## Task requirements:
Please set down the data again exactly, minus the pictures.

(Dataset Opens)

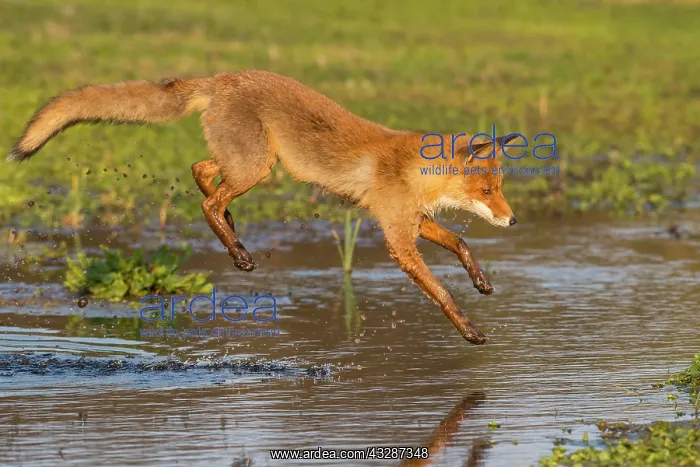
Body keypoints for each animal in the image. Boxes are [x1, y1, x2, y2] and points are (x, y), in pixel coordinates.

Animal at [9, 70, 518, 344]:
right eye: (487, 191)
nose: (513, 219)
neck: (412, 173)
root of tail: (219, 79)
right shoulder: (397, 237)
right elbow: (442, 293)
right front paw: (469, 330)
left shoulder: (414, 222)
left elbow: (461, 241)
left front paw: (481, 281)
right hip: (258, 166)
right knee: (208, 202)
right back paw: (238, 252)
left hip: (247, 162)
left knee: (200, 171)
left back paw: (232, 227)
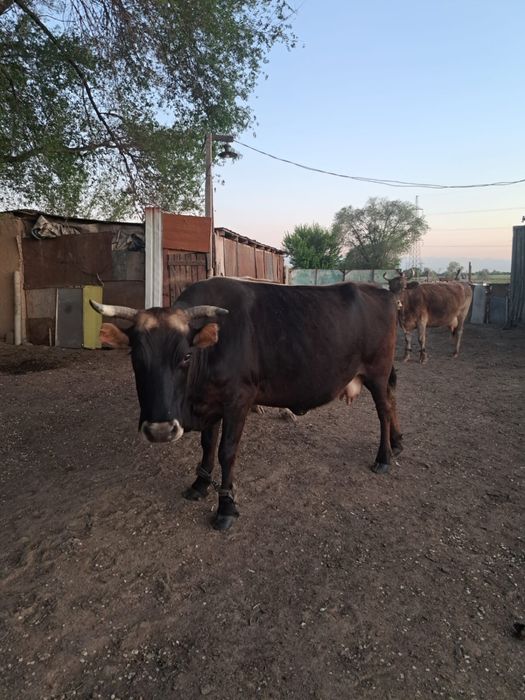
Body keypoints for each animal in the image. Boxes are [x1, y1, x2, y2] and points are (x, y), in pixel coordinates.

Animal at [90, 277, 403, 531]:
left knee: (384, 409)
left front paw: (226, 507)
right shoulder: (211, 405)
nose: (160, 431)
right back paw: (397, 442)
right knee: (392, 400)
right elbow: (207, 445)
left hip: (377, 371)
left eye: (186, 356)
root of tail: (383, 293)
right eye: (135, 357)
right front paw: (200, 483)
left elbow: (226, 452)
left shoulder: (238, 401)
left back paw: (384, 457)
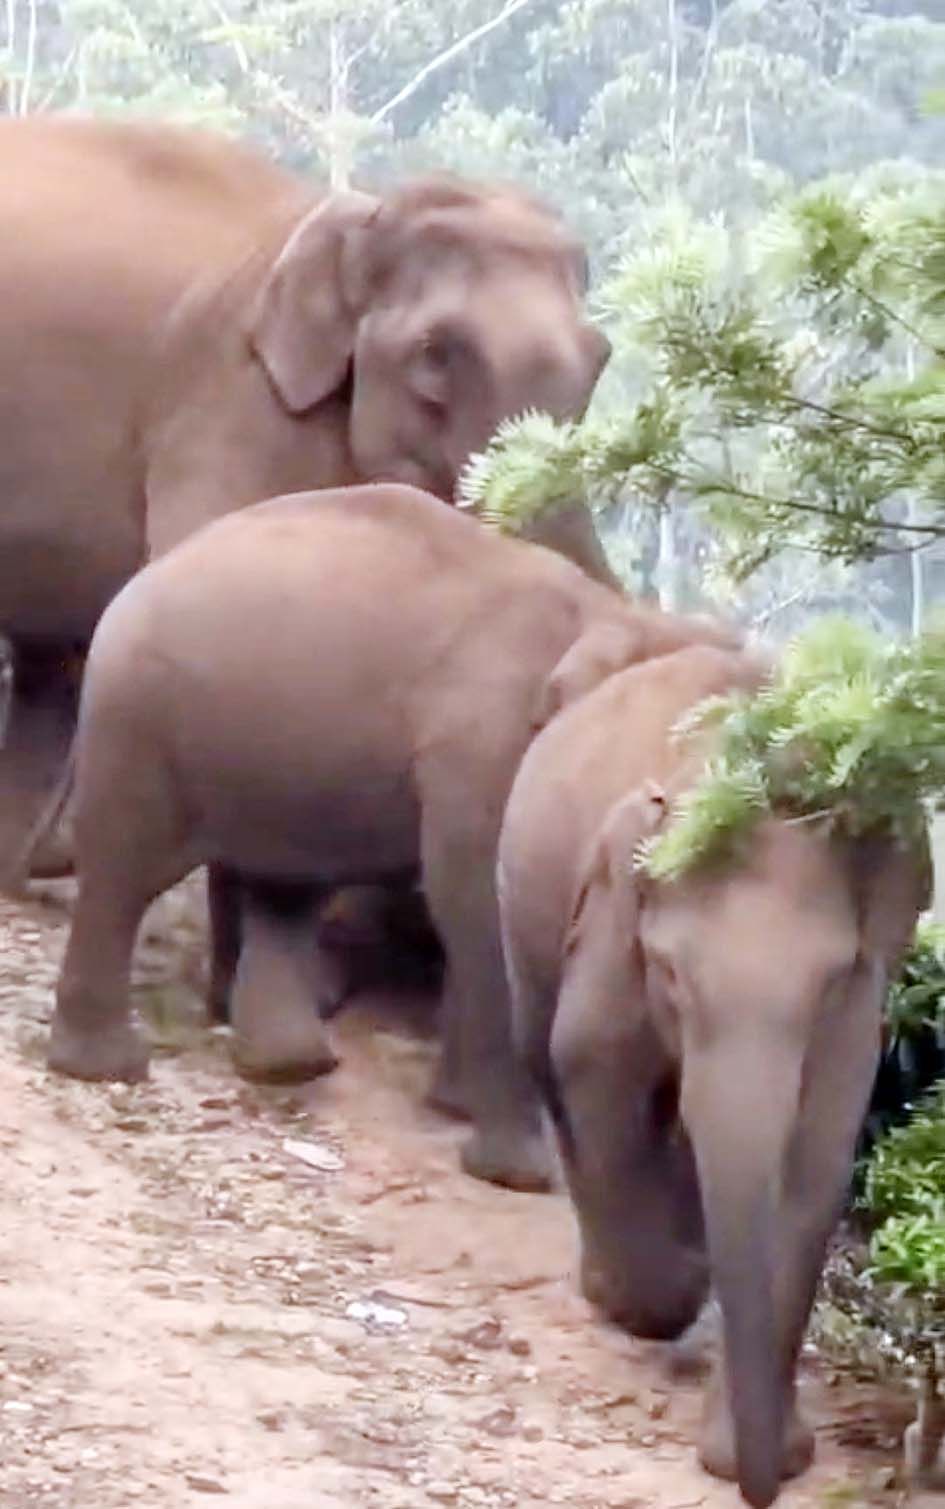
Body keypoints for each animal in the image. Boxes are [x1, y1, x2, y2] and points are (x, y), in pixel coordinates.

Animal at [48, 483, 741, 1191]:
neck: (614, 614)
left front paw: (455, 1107)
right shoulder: (483, 747)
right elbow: (476, 901)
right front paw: (518, 1174)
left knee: (284, 888)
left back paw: (289, 1066)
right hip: (139, 722)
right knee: (126, 871)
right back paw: (107, 1066)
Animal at [496, 643, 930, 1505]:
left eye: (826, 982)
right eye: (669, 973)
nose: (759, 1490)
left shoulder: (860, 995)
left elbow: (814, 1157)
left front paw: (755, 1454)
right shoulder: (611, 923)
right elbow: (590, 1061)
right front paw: (662, 1297)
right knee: (546, 1054)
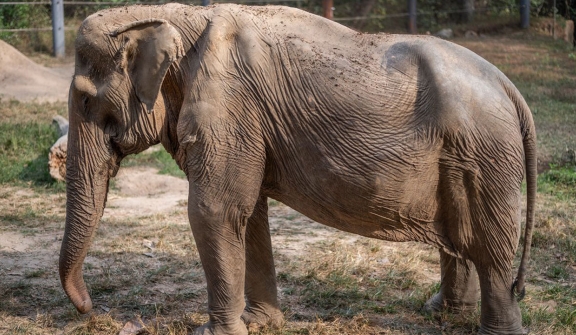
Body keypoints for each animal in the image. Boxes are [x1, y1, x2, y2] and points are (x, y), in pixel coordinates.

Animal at [58, 3, 536, 335]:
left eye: (85, 100)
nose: (91, 309)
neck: (177, 16)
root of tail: (511, 89)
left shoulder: (229, 107)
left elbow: (214, 211)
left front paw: (214, 332)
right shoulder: (246, 122)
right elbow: (248, 214)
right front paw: (261, 324)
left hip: (485, 155)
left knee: (489, 246)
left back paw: (492, 329)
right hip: (466, 156)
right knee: (462, 236)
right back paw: (440, 312)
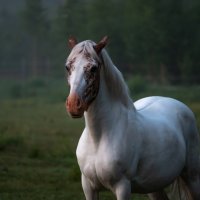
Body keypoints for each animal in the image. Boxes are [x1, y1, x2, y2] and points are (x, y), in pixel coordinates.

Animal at [65, 36, 200, 199]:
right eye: (68, 67)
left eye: (93, 68)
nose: (73, 105)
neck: (99, 138)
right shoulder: (88, 187)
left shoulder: (122, 186)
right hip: (154, 186)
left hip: (192, 177)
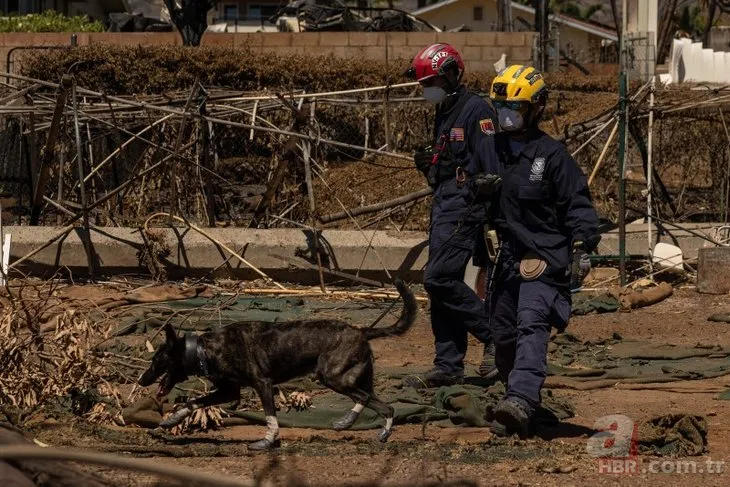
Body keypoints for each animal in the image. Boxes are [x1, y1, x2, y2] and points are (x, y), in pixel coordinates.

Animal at [140, 280, 418, 452]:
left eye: (156, 361)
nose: (141, 380)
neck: (203, 350)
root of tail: (362, 330)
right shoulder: (228, 391)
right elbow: (193, 402)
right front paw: (172, 419)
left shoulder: (262, 384)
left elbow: (271, 418)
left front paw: (266, 443)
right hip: (354, 378)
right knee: (378, 402)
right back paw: (363, 426)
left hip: (333, 377)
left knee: (375, 402)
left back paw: (365, 427)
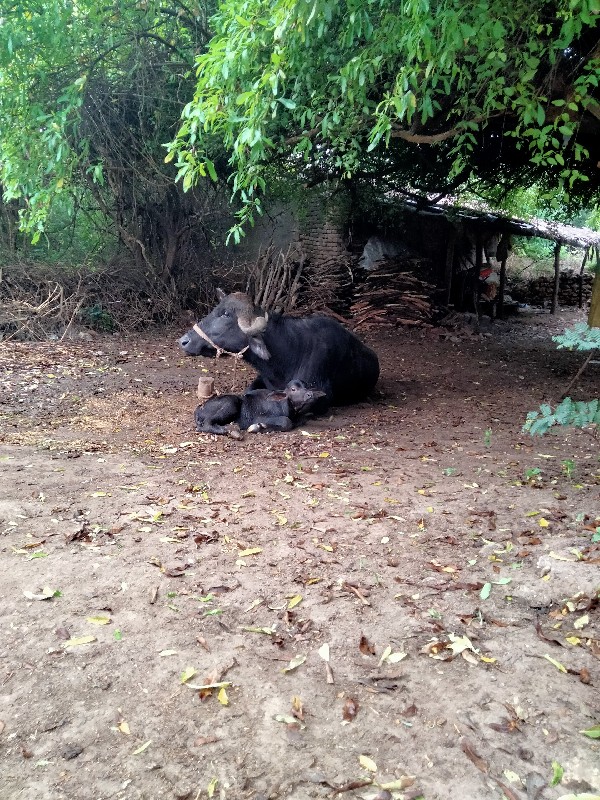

(Dataset Closes)

## Written answer:
Body keypoints for each animal in the image. Boxes are [x1, y1, x2, y2] and points are (x, y), in pixel coordinates.

Animal at [9, 70, 518, 344]:
right eye: (487, 191)
nose: (513, 219)
neck: (412, 173)
root of tail: (219, 79)
right shoulder: (397, 237)
right elbow: (442, 293)
right front paw: (469, 330)
left shoulder: (414, 222)
left elbow: (461, 241)
left front paw: (481, 281)
right hip: (258, 166)
right knee: (208, 202)
right back paw: (238, 252)
left hip: (247, 162)
left knee: (200, 171)
left back paw: (232, 227)
Body keypoints for each animal in the image. Boxes are [x1, y1, x2, y2] and points are (x, y), in pixel coordinates.

Animal at [90, 277, 403, 531]:
left knee: (384, 409)
left front paw: (226, 507)
right shoulder: (211, 405)
nose: (160, 431)
right back paw: (397, 442)
right knee: (392, 400)
right elbow: (207, 445)
left hip: (377, 371)
left eye: (186, 356)
root of tail: (383, 293)
right eye: (135, 357)
right front paw: (200, 483)
left elbow: (226, 452)
left shoulder: (238, 401)
left back paw: (384, 457)
Body keypoints for each animal in the image. Boxes are [x1, y1, x2, y2] and points are (x, y), in pixel coordinates.

Animal at [48, 483, 741, 1191]:
neck: (614, 614)
left front paw: (455, 1107)
right shoulder: (483, 747)
right elbow: (476, 901)
right front paw: (518, 1174)
left knee: (284, 888)
left back paw: (289, 1066)
right hip: (139, 722)
right knee: (126, 871)
right back paw: (107, 1066)
Animal at [496, 643, 930, 1505]:
left eye: (826, 982)
right eye: (669, 973)
nose: (759, 1490)
left shoulder: (860, 995)
left elbow: (814, 1157)
left front paw: (755, 1454)
right shoulder: (611, 923)
right elbow: (590, 1061)
right front paw: (662, 1297)
right knee: (546, 1054)
Body keypoints for each animal in the image. Boxes are [x1, y1, x2, y2] and points are (x, y), in pixel coordinates.

Animal at [58, 3, 536, 335]:
left eye: (85, 100)
nose: (91, 309)
neck: (177, 16)
root of tail: (511, 89)
left shoulder: (229, 107)
left elbow: (214, 211)
left front paw: (214, 332)
right shoulder: (246, 122)
right elbow: (248, 214)
right front paw: (261, 324)
left hip: (485, 155)
left knee: (489, 246)
left back paw: (492, 329)
right hip: (466, 156)
right knee: (462, 236)
right back paw: (440, 312)
Body keypoints for each animal in the image. Boxes are [x1, y1, x2, y2] and points are (x, y), in pixel coordinates.

Animal at [65, 36, 200, 199]:
right eye: (68, 67)
left eye: (93, 68)
nose: (73, 105)
neck: (99, 138)
right shoulder: (88, 187)
left shoulder: (122, 186)
right hip: (154, 186)
left hip: (192, 177)
Body keypoints for each animal in the image. Boxes are [x1, y1, x2, y2] and points are (x, y), in pixel coordinates.

Animal at [140, 280, 418, 452]:
left eye: (156, 361)
nose: (141, 380)
neck: (203, 350)
root of tail: (362, 330)
right shoulder: (228, 391)
right elbow: (193, 402)
right front paw: (172, 419)
left shoulder: (262, 384)
left elbow: (271, 418)
left front paw: (266, 443)
right hip: (354, 378)
right knee: (378, 402)
right back paw: (363, 426)
left hip: (333, 377)
left knee: (375, 402)
left back paw: (365, 427)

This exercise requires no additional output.